Ratliff can be great again.
Jay Ratliff (starter), Jason Hatcher (starter), Sean Lissemore, Ben Bass
Defensive tackle isn’t a strong point for this team, but it has the potential to be a very good position.
Both Ratliff and Hatcher are explosive guys who have proven they can blow up lines and disrupt backfields.
Hatcher played well last season, but he’ll need his counterpart to play like he did a few years ago. It hasn’t been too long since Ratliff was a great nose tackle and an impact player. Perhaps with his health, he’ll be able to regain that form.
The backups heading into camp will be just that in Week 1, barring injury.
Lissemore is a consistent, tough veteran, while Bass is the more explosive young gun. Both will see plenty of time come the regular season.
Ware is one of the league's best.
DeMarcus Ware (starter), Anthony Spencer (starter), Kyle Wilber
The defensive end spot is one that is very top heavy for the Cowboys.
Ware and Spencer were two of the best outside linebackers while in the 3-4 scheme. The move back to the 4-3 should only make them better.
Instead of having to worry about different assignments and issues in coverage, both players can simply focus on getting to the quarterback. I think they’ll each have fantastic years and improve upon their numbers from a year ago.
The problem is the lack of depth.
Tyrone Crawford was injured on the first full day of practice and will miss the remainder of the season. This puts a lot of pressure on second-year end Kyle Wilber.
If something were to happen to either starter, Wilber is now the only real option to replace them with.
Dallas' linebacking corps could be special.
Bruce Carter (starter), Sean Lee (starter), Justin Durant (starter), Alex Albright, Caleb McSurdy
Another position where Dallas is loaded at the starters, but lacks a lot of depth, is linebacker.
As long as Lee and Carter are breathing, they’ll each be starting at the middle and weak-side positions, respectively. Lee just turned 27 while Carter is still 25 years old. Together they should be an incredible tandem.
The only competition in camp will be for the strong-side spot.
Durant is the favorite at the start of camp, mainly because of his experience. It is possible, however, that Albright or rookie DeVonte Holloman could push him to the brink with great performances.
McSurdy is the only real backup in the middle right now, unless some rookies or undrafted free agents step up.
The Cowboys need Carr to play to his full potential.
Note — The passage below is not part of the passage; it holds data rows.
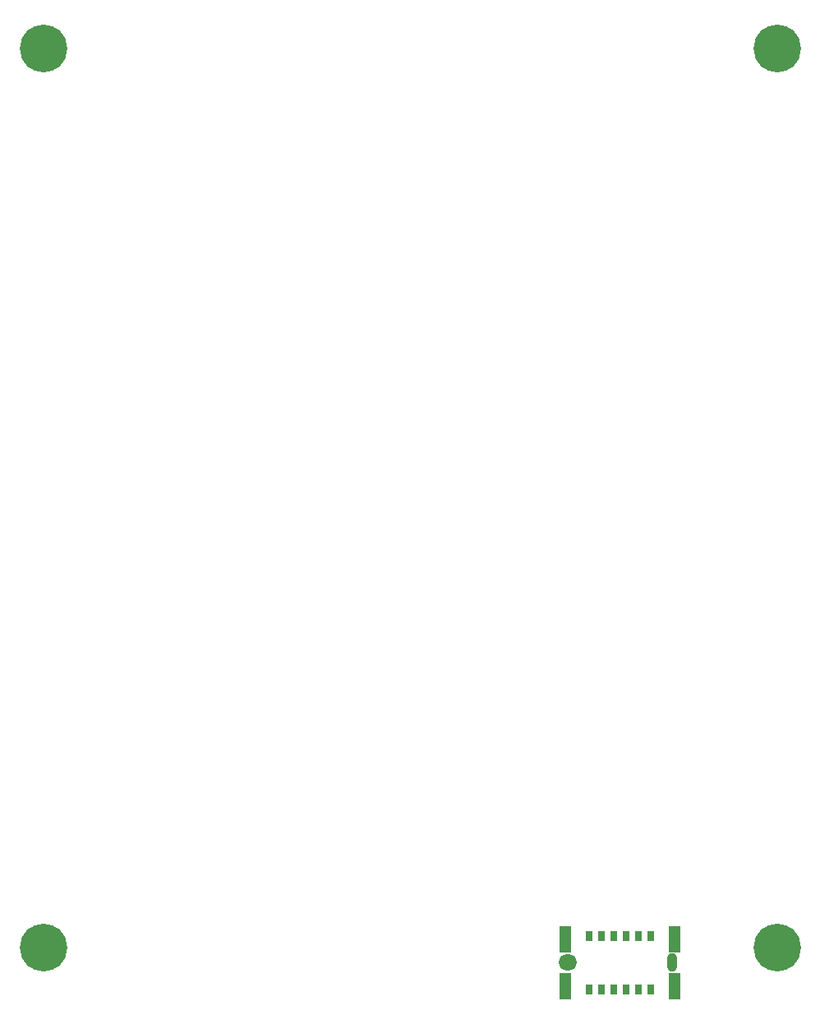
<source format=gbr>
%TF.GenerationSoftware,KiCad,Pcbnew,(5.1.10)-1*%
%TF.CreationDate,2022-11-16T11:33:56-08:00*%
%TF.ProjectId,XYFaces,58594661-6365-4732-9e6b-696361645f70,1.0*%
%TF.SameCoordinates,Original*%
%TF.FileFunction,Soldermask,Bot*%
%TF.FilePolarity,Negative*%
%FSLAX46Y46*%
G04 Gerber Fmt 4.6, Leading zero omitted, Abs format (unit mm)*
G04 Created by KiCad (PCBNEW (5.1.10)-1) date 2022-11-16 11:33:56*
%MOMM*%
%LPD*%
G01*
G04 APERTURE LIST*
%ADD10R,0.800000X1.100000*%
%ADD11O,1.000000X1.950000*%
%ADD12O,1.900000X1.650000*%
%ADD13R,1.200000X2.700000*%
%ADD14C,4.900000*%
G04 APERTURE END LIST*
D10*
%TO.C,J1*%
X157825000Y-134950000D03*
X155285000Y-134950000D03*
X156555000Y-134950000D03*
X152745000Y-134950000D03*
X159095000Y-134950000D03*
X154015000Y-134950000D03*
D11*
X161270000Y-137700000D03*
D12*
X150570000Y-137700000D03*
D13*
X150250000Y-135250000D03*
X161590000Y-140150000D03*
X150250000Y-140150000D03*
X161590000Y-135250000D03*
D10*
X159095000Y-140450000D03*
X152745000Y-140450000D03*
X156555000Y-140450000D03*
X155285000Y-140450000D03*
X154015000Y-140450000D03*
X157825000Y-140450000D03*
%TD*%
D14*
%TO.C,J5*%
X172100000Y-136100000D03*
%TD*%
%TO.C,J4*%
X172100000Y-43500000D03*
%TD*%
%TO.C,J3*%
X96500000Y-136100000D03*
%TD*%
%TO.C,J2*%
X96500000Y-43500000D03*
%TD*%
M02*

</source>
Brandon Carr (starter), Morris Claiborne (starter), Orlando Scandrick
Carr and Claiborne should make for one of the better cornerback duos in the NFL. Both players are young and can play much better than they did in 2012.
Look for each of them to increase their interception numbers playing in Monte Kiffin’s defense.
Scandrick is very good No. 3 corner and has been for years. As long as he doesn’t have to cover a team’s top option, he’ll do just fine.
The Cowboys also have fourth-round pick B.W. Webb on the bench.
Church will start unless injured.
Barry Church (starter), Will Allen (starter), J.J. Wilcox, Matt Johnson
The Cowboys’ safety situation hasn’t been comfortable since the days of Darren Woodson and Roy Williams. This year isn’t different.
Barry Church will be a starter this season unless something dramatic happens. Look for him to be the free safety no matter what.
The other side is far from set.
The strong safety spot is going to be a three-way race between the veteran Allen and two unproven players in Johnson and Wilcox. Allen is obviously the safe choice for now because of what he’s accomplished in his career.
There are big expectations for both the other contenders, though. Johnson was supposed to start last year before he got hurt but hasn’t looked too great in practice thus far.
Don’t be surprised if Wilcox exceeds expectations and really pushes for the starting job. The 22-year-old is ultra athletic and plays with a head of steam. Numerous times he’s laid out teammates during “nonhitting drills” at camp.
If he can show he’s capable of playing the position (he recently switched in college), he could be the guy.